The rationale was that when an horizontal object is leaning against two surfaces there will be a reaction from both. But if it is asked a force in between. You may use any point to establish the torque about that point and use Varignon's theorem? to find the unknown force. This is done to "cancel out" the reaction force from both surfaces.
Therefore:
Torque about the point specified in the figure from below results into:
$\sum_{i=1}^{n}\tau=0$
$(l\cos 30^{\circ})\times(300)+500\times x \times 2l =0$
simplifying terms:
$-\frac{\sqrt {3}}{2}\times 3 + 10 x = 0$
$x= \frac{3 \sqrt {3}}{20}\approx .2598076212 \,m$
which transformed into cm would be about $26\,cm$ and this appears in the alternatives as option four. But is my answer the right approach to this problem?.

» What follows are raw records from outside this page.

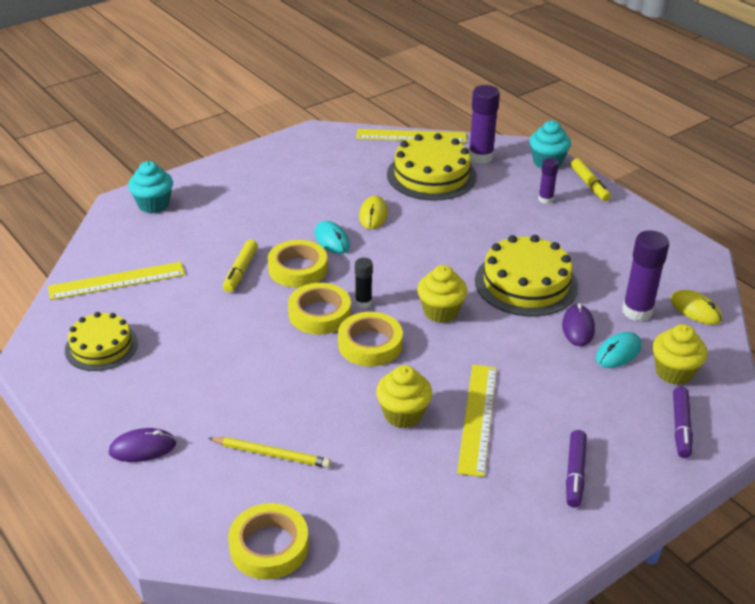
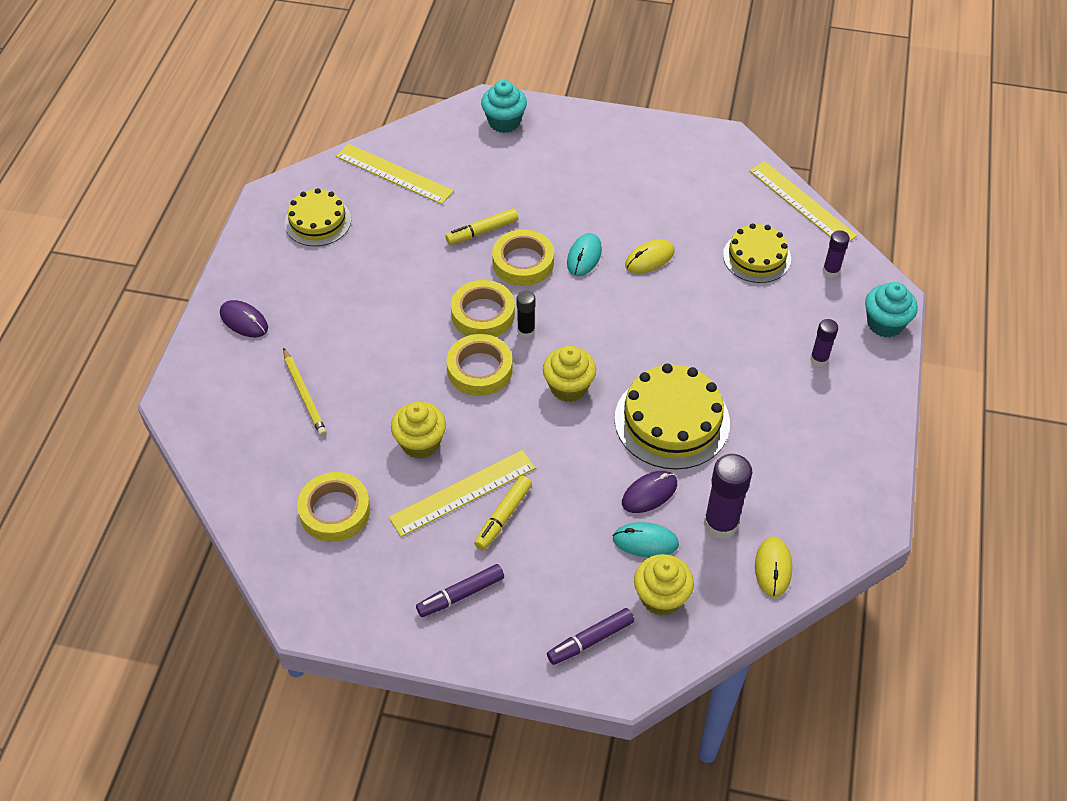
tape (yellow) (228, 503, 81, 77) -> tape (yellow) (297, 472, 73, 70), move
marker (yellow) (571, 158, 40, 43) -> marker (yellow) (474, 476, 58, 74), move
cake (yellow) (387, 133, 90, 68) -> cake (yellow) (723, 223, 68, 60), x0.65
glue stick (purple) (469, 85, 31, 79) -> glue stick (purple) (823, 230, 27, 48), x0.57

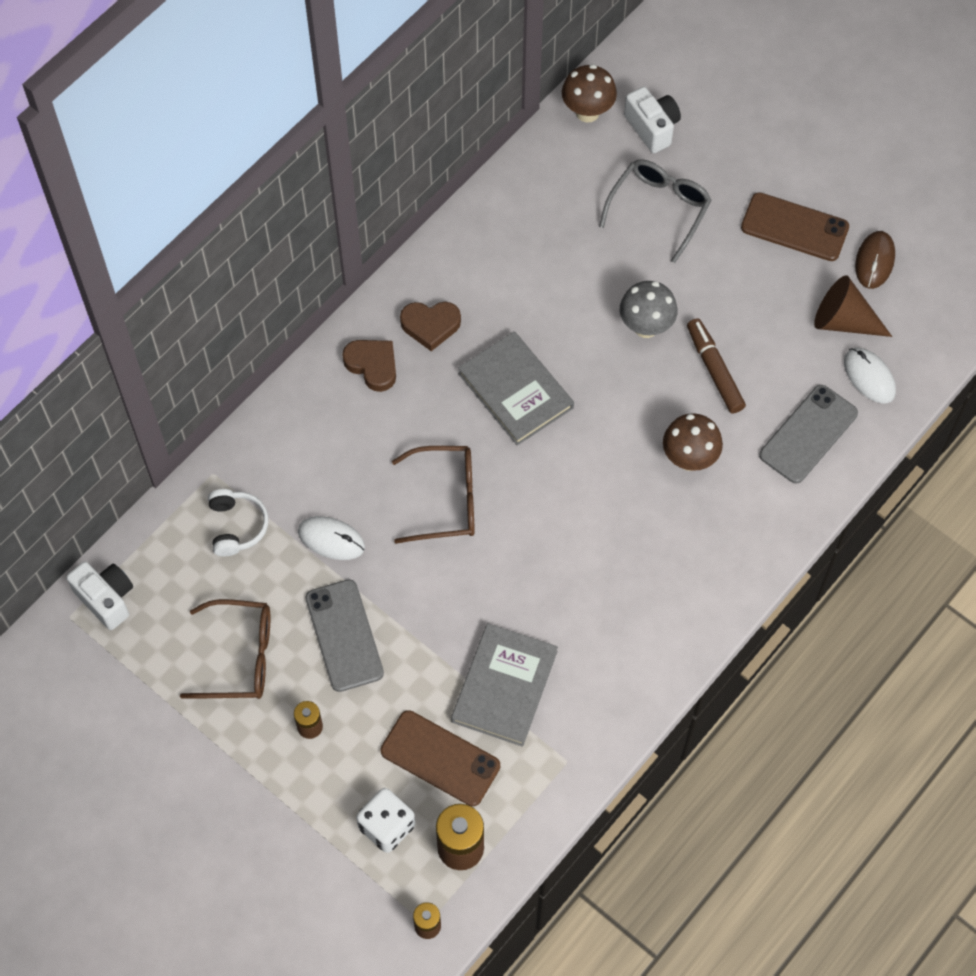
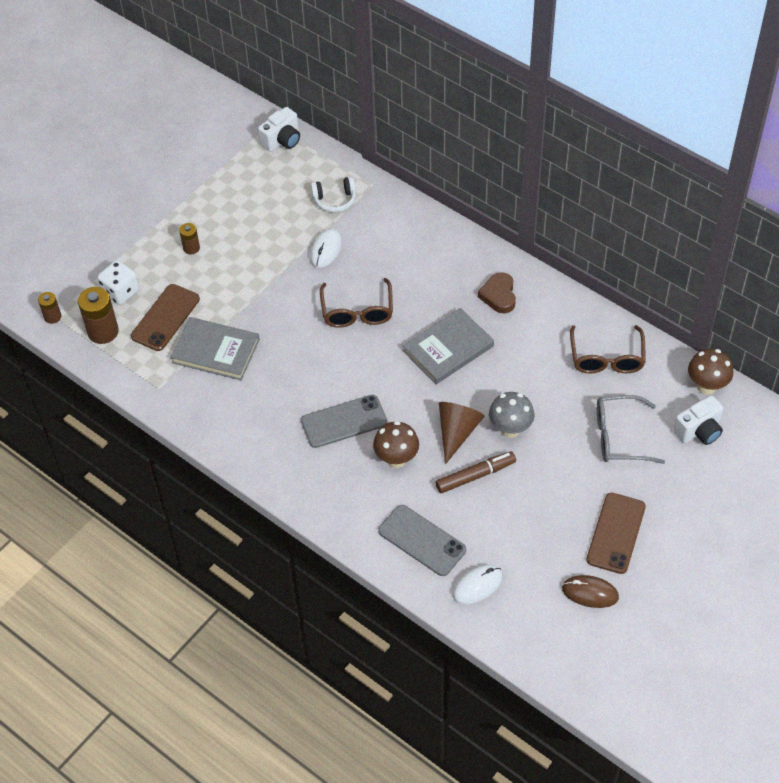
heart (brown) (342, 340, 54, 52) -> none
glasses (brown) (180, 599, 90, 100) -> glasses (brown) (570, 325, 76, 48), move
phone (grey) (305, 579, 79, 113) -> phone (grey) (301, 395, 86, 53), move
cone (brown) (814, 275, 78, 62) -> cone (brown) (439, 402, 46, 62), move
glasses (grey) (599, 159, 112, 104) -> glasses (grey) (597, 395, 68, 69), 150 degrees clockwise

My source of confusion is that in the problem is not indicated if the spring is paralell to the incline or if it does make another angle.

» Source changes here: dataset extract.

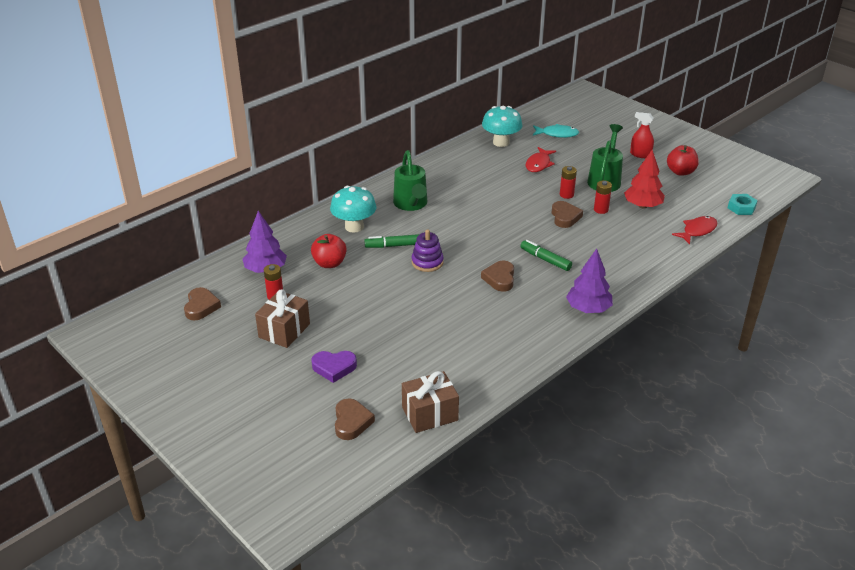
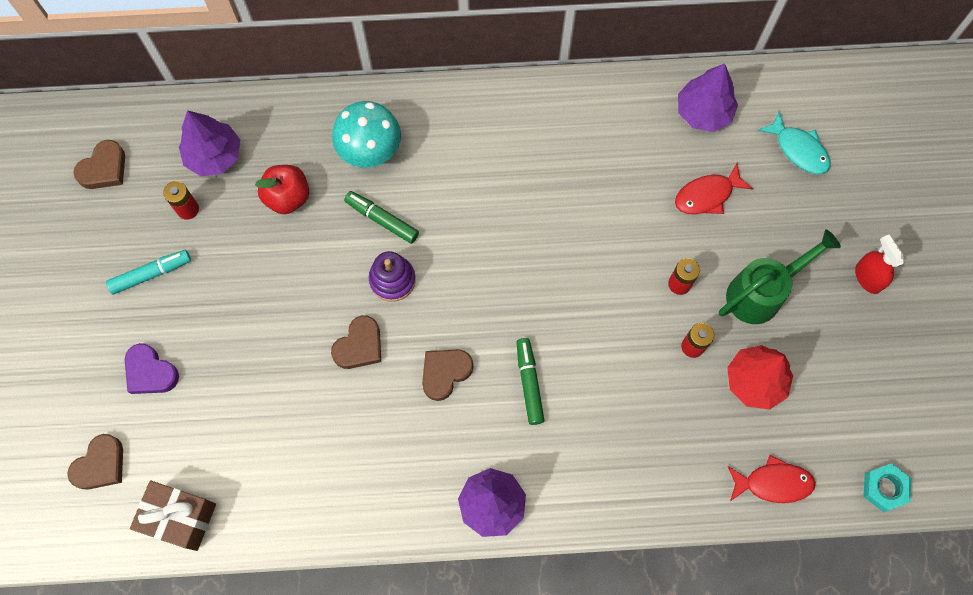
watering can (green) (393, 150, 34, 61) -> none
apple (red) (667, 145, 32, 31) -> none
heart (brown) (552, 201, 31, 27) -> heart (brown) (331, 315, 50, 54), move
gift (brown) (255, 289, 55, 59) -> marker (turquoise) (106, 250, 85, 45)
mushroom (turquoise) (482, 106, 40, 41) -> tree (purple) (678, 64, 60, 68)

It is not indicated in the problem but how can I find let's say the Reaction in both the floor and in the wall?. How can I find these?. Am I using Varignon's theorem in this problem?. Can someone help me with this matter please?.
Calling $\alpha = 30^{\circ},\ \beta = 60^{\circ}$ and
$$ \cases{ A=(0,0)\\ B=A+l(\cos\alpha,\sin\alpha)\\ G = \frac 12\left(B+A\right) } $$
with the forces
$$ \cases{ f_A = (0,N_A)\\ f_B = k \Delta x (\cos\beta,\sin\beta)+N_B(-\cos\alpha,\sin\alpha)\\ f_G = (0,-W) } $$
we have
$$ \cases{ f_A+f_B+f_G = 0\\ (A-B)\times f_A+(G-B)\times f_G = 0 } $$
from which we obtain
$$ N_A = \frac W2,\ N_B = \frac W4,\ \Delta x = \frac{\sqrt{3}W}{4k} $$
so $\Delta x\approx 0.26$ cm
Another way using virtual displacements.
Calling
$$ \cases{ f_{B_1} = k \Delta x (\cos\beta,\sin\beta)\\ f_{B_2} = N_B(-\cos\alpha,\sin\alpha) } $$
In equilibrium, we have
$$ \delta A\cdot f_A + \delta G\cdot f_G + \delta B \cdot\left(f_{B_1}+f_{B_2}\right) = 0 $$
and due to orthogonality
$$ \delta A\cdot f_A = \delta A\cdot f_G = \delta B\cdot f_{B_2} = 0 $$
and following
$$ \frac 12\left(\delta A + \Delta x(\cos\beta,\sin\beta)\right)\cdot f_G + k (\Delta x)^2\left(\cos\beta,\sin\beta\right)\cdot \left(\cos\beta,\sin\beta\right)=0 $$
or
$$ -\frac 12 W\sin\beta + k\Delta x = 0\Rightarrow \Delta x = \frac{\sqrt{3}W}{4k} $$